Pursuant to the Purchase Agreements, the Company has generally agreed that it will not issue or enter into any agreement to issue shares of Common Stock or Common Stock Equivalents for a period of 60 days after April 24, 2018. The representations, warranties and covenants contained in the Purchase Agreements were made solely for the benefit of the parties to the Purchase Agreements. The placement agent is a third party beneficiary of the representations and warranties in the Purchase Agreements. In addition, such representations, warranties and covenants (i) are intended as a way of allocating the risk between the parties to the Purchase Agreements and not as statements of fact, and (ii) may apply standards of materiality in a way that is different from what may be viewed as material by stockholders of, or other investors in, the Company. Accordingly, the form of Purchase Agreement is included with this filing only to provide investors with information regarding the terms of transaction, and not to provide investors with any other factual information regarding the Company. Stockholders should not rely on the representations, warranties and covenants or any descriptions thereof as characterizations of the actual state of facts or condition of the Company or any of its subsidiaries or affiliates. Moreover, information concerning the subject matter of the representations and warranties may change after the date of the Purchase Agreements, which subsequent information may or may not be fully reflected in public disclosures.

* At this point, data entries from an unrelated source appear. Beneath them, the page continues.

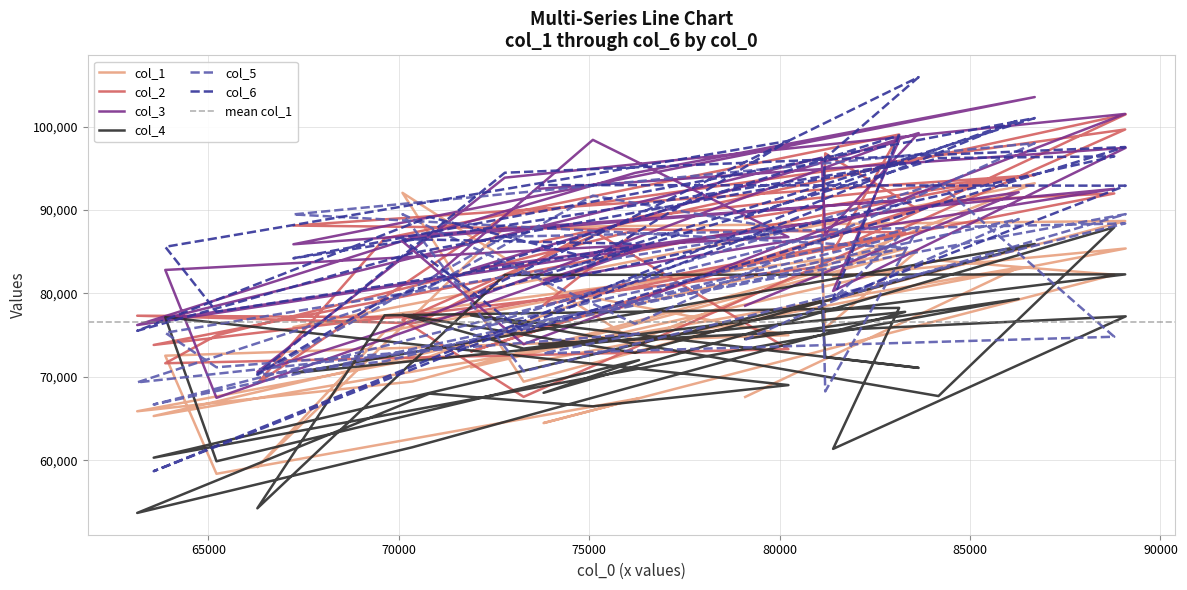

What is the highest value of the col_6 series?

105934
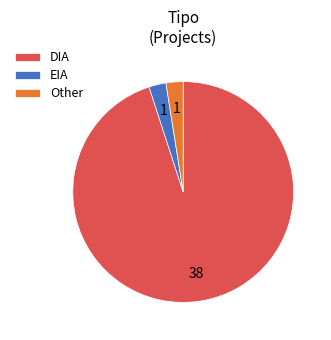

Is there a majority slice in this chart?

Yes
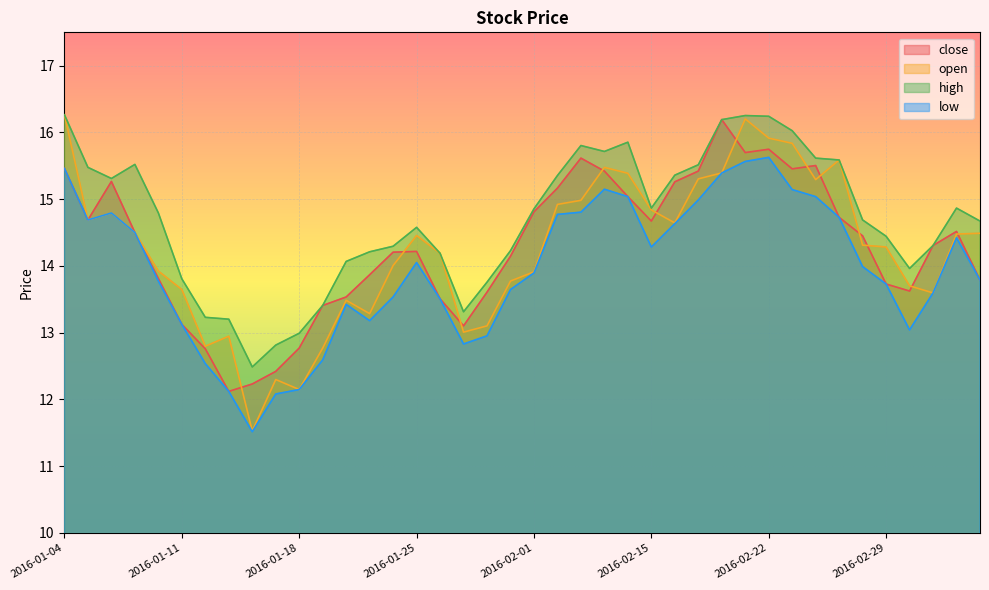

Reading left to right, what are all the values shown in this chart?

close: 2016-01-04=15.5	2016-01-05=14.7	2016-01-06=15.3	2016-01-07=14.5	2016-01-08=13.8	2016-01-11=13.1	2016-01-12=12.8	2016-01-13=12.1	2016-01-14=12.2	2016-01-15=12.4	2016-01-18=12.8	2016-01-19=13.4	2016-01-20=13.5	2016-01-21=13.9	2016-01-22=14.2	2016-01-25=14.2	2016-01-26=13.5	2016-01-27=13.1	2016-01-28=13.6	2016-01-29=14.1	2016-02-01=14.8	2016-02-02=15.2	2016-02-03=15.6	2016-02-04=15.4	2016-02-05=15.0	2016-02-15=14.7	2016-02-16=15.3	2016-02-17=15.4	2016-02-18=16.2	2016-02-19=15.7	2016-02-22=15.7	2016-02-23=15.5	2016-02-24=15.5	2016-02-25=14.7	2016-02-26=14.5	2016-02-29=13.7	2016-03-01=13.6	2016-03-02=14.3	2016-03-03=14.5	2016-03-04=13.8
open: 2016-01-04=16.3	2016-01-05=14.7	2016-01-06=14.8	2016-01-07=14.5	2016-01-08=13.9	2016-01-11=13.6	2016-01-12=12.8	2016-01-13=12.9	2016-01-14=11.5	2016-01-15=12.3	2016-01-18=12.1	2016-01-19=12.8	2016-01-20=13.5	2016-01-21=13.3	2016-01-22=14.0	2016-01-25=14.5	2016-01-26=14.2	2016-01-27=13.0	2016-01-28=13.1	2016-01-29=13.8	2016-02-01=13.9	2016-02-02=14.9	2016-02-03=15.0	2016-02-04=15.5	2016-02-05=15.4	2016-02-15=14.8	2016-02-16=14.6	2016-02-17=15.3	2016-02-18=15.4	2016-02-19=16.2	2016-02-22=15.9	2016-02-23=15.8	2016-02-24=15.3	2016-02-25=15.6	2016-02-26=14.3	2016-02-29=14.3	2016-03-01=13.7	2016-03-02=13.6	2016-03-03=14.5	2016-03-04=14.5
high: 2016-01-04=16.3	2016-01-05=15.5	2016-01-06=15.3	2016-01-07=15.5	2016-01-08=14.8	2016-01-11=13.8	2016-01-12=13.2	2016-01-13=13.2	2016-01-14=12.5	2016-01-15=12.8	2016-01-18=13.0	2016-01-19=13.4	2016-01-20=14.1	2016-01-21=14.2	2016-01-22=14.3	2016-01-25=14.6	2016-01-26=14.2	2016-01-27=13.3	2016-01-28=13.8	2016-01-29=14.2	2016-02-01=14.9	2016-02-02=15.4	2016-02-03=15.8	2016-02-04=15.7	2016-02-05=15.9	2016-02-15=14.9	2016-02-16=15.4	2016-02-17=15.5	2016-02-18=16.2	2016-02-19=16.3	2016-02-22=16.2	2016-02-23=16.0	2016-02-24=15.6	2016-02-25=15.6	2016-02-26=14.7	2016-02-29=14.4	2016-03-01=14.0	2016-03-02=14.3	2016-03-03=14.9	2016-03-04=14.7
low: 2016-01-04=15.5	2016-01-05=14.7	2016-01-06=14.8	2016-01-07=14.5	2016-01-08=13.8	2016-01-11=13.1	2016-01-12=12.5	2016-01-13=12.1	2016-01-14=11.5	2016-01-15=12.1	2016-01-18=12.1	2016-01-19=12.6	2016-01-20=13.4	2016-01-21=13.2	2016-01-22=13.5	2016-01-25=14.1	2016-01-26=13.5	2016-01-27=12.8	2016-01-28=13.0	2016-01-29=13.6	2016-02-01=13.9	2016-02-02=14.8	2016-02-03=14.8	2016-02-04=15.1	2016-02-05=15.0	2016-02-15=14.3	2016-02-16=14.6	2016-02-17=15.0	2016-02-18=15.4	2016-02-19=15.6	2016-02-22=15.6	2016-02-23=15.1	2016-02-24=15.0	2016-02-25=14.7	2016-02-26=14.0	2016-02-29=13.7	2016-03-01=13.0	2016-03-02=13.6	2016-03-03=14.4	2016-03-04=13.8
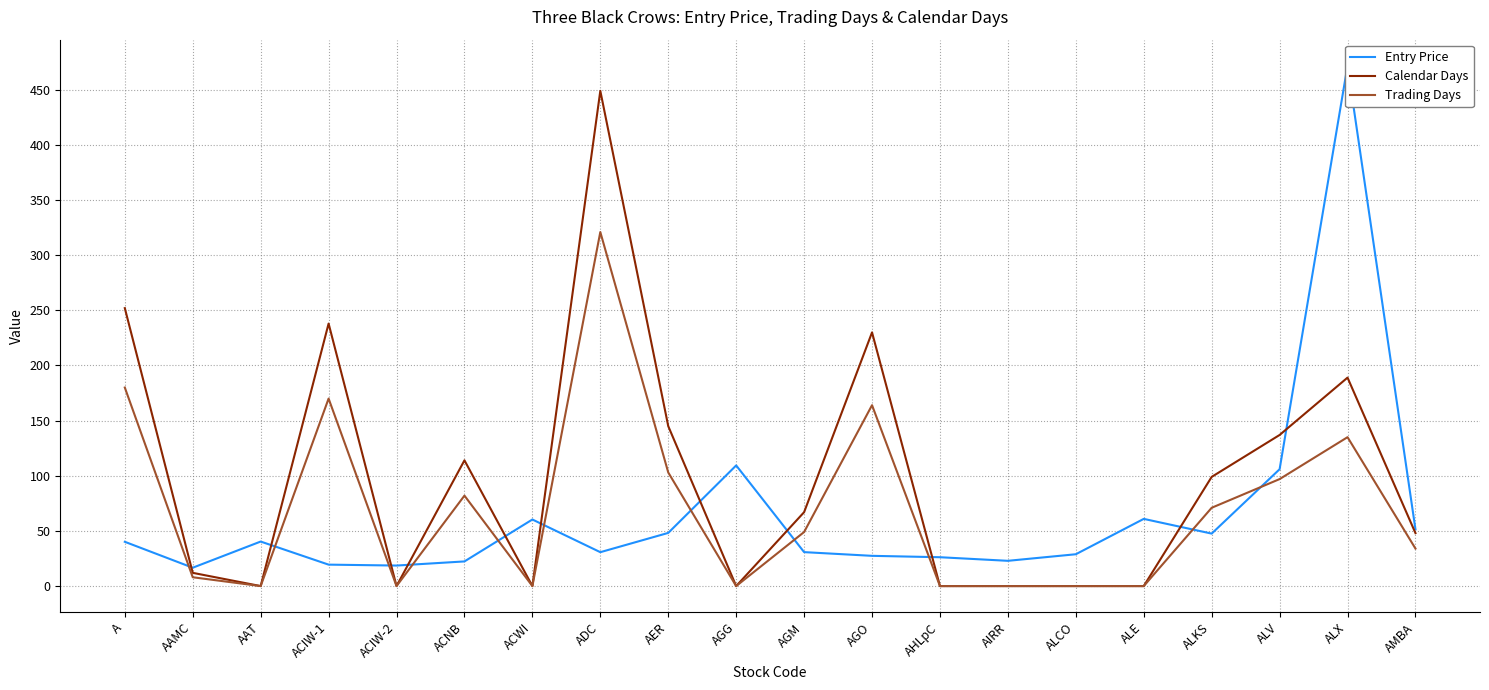

What is the greatest value displayed?

471.8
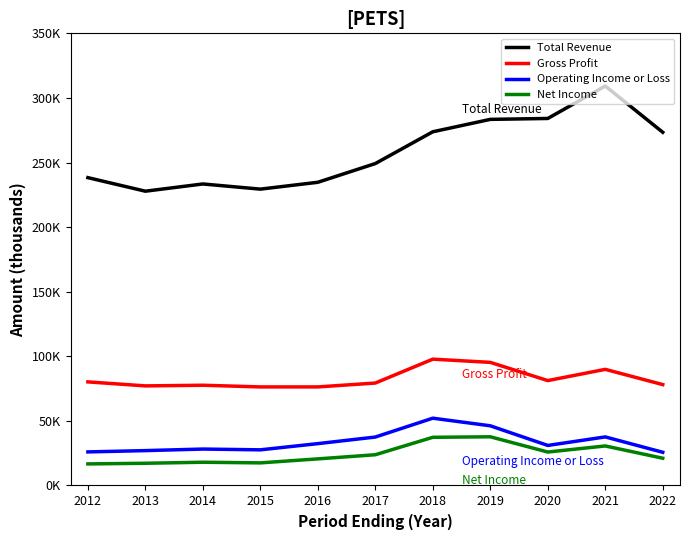

Between 2019 and 2021, which series saw the biggest shift?

Total Revenue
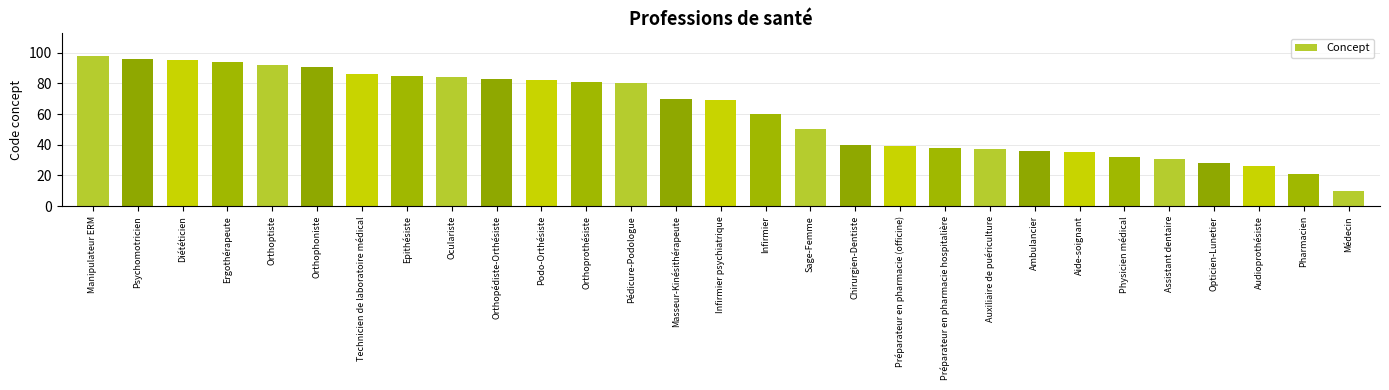

List the labels in order of value, smallest first.

Médecin, Pharmacien, Audioprothésiste, Opticien-Lunetier, Assistant dentaire, Physicien médical, Aide-soignant, Ambulancier, Auxiliaire de puériculture, Préparateur en pharmacie hospitalière, Préparateur en pharmacie (officine), Chirurgien-Dentiste, Sage-Femme, Infirmier, Infirmier psychiatrique, Masseur-Kinésithérapeute, Pédicure-Podologue, Orthoprothésiste, Podo-Orthésiste, Orthopédiste-Orthésiste, Oculariste, Epithésiste, Technicien de laboratoire médical, Orthophoniste, Orthoptiste, Ergothérapeute, Diététicien, Psychomotricien, Manipulateur ERM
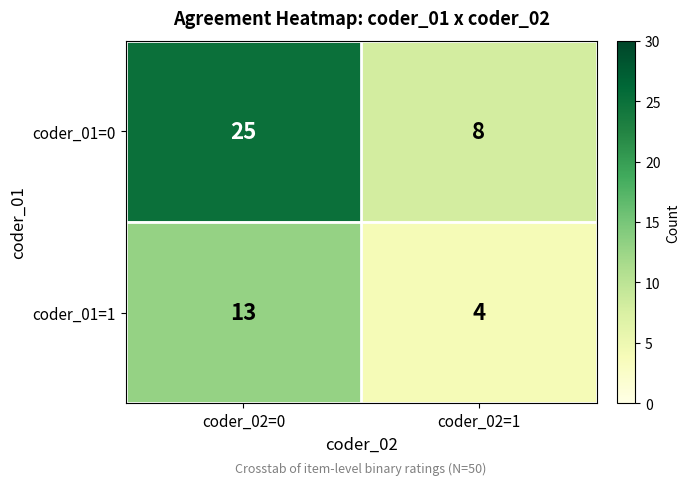

What is the total value across all series at coder_02=1?

12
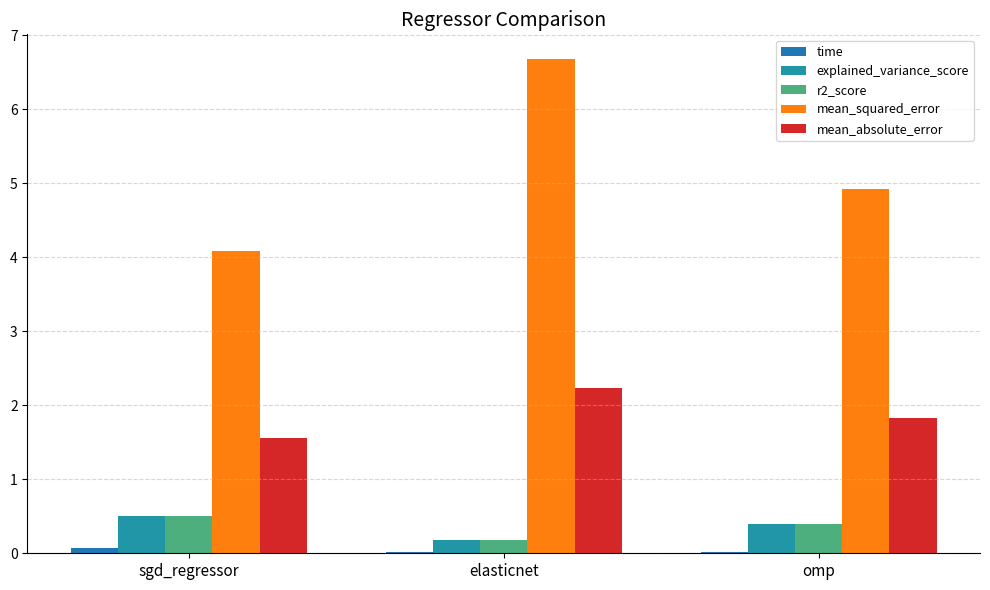

Count the number of categories in the chart.

3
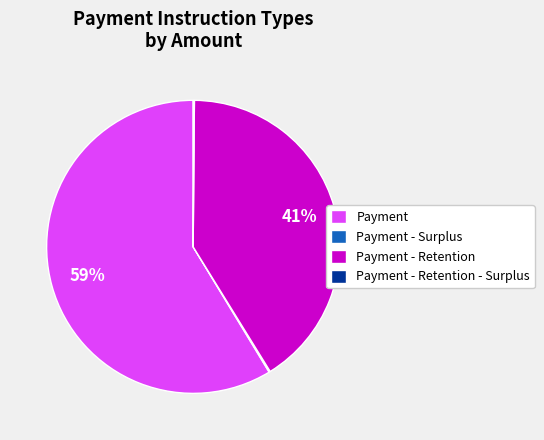

Is Payment - Retention the majority of the pie?

No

The Company also entered into an engagement letter (the “Engagement Letter”) with Maxim Group LLC (“Maxim”), pursuant to which Maxim agreed to serve as exclusive placement agent for the issuance and sale of the Common Shares and Warrants. The Company has agreed to pay Maxim an aggregate fee equal to 7% of the gross proceeds received by the Company from the sale of the securities in the transactions. Pursuant to the Engagement Letter, the Company also agreed to reimburse Maxim its legal fees and other expenses in the amount not to exceed $50,000.
The forms of the Purchase Agreement, the Warrant and the Engagement Letter are filed as Exhibits 10.1, 4.1 and 1.1, respectively, to this Current Report on Form 8-K. The foregoing summaries of the terms of these documents are subject to, and qualified in their entirety by, such documents, which are incorporated herein by reference.
Item 3.02 Unregistered Sales of Equity Securities.
The information contained above in Item 1.01 related to the Warrants and the Maxim Warrants is hereby incorporated by reference into this Item 3.02.
Item 7.01 Regulation FD Disclosure
On April 20, 2018, the Company issued a press release regarding the transactions described above under Item 1.01 of this Current Report on Form 8-K. A copy of the press release is attached hereto as Exhibit 99.1 and is incorporated herein by reference.
The information in this Item 7.01 of this Current Report on Form 8-K, including Exhibit 99.1 attached hereto, shall not be deemed “filed” for purposes of Section 18 of the Exchange Act or otherwise subject to the liabilities of that section, nor shall it be deemed incorporated by reference in any filing under the Securities Act or the Exchange Act, except as shall be expressly set forth by specific reference in such a filing.
Item 9.01 Financial Statements and Exhibits.
(d) Exhibits
SIGNATURES
Pursuant to the requirements of the Securities Exchange Act of 1934, the registrant has duly caused this report to be signed on its behalf by the undersigned hereunto duly authorized.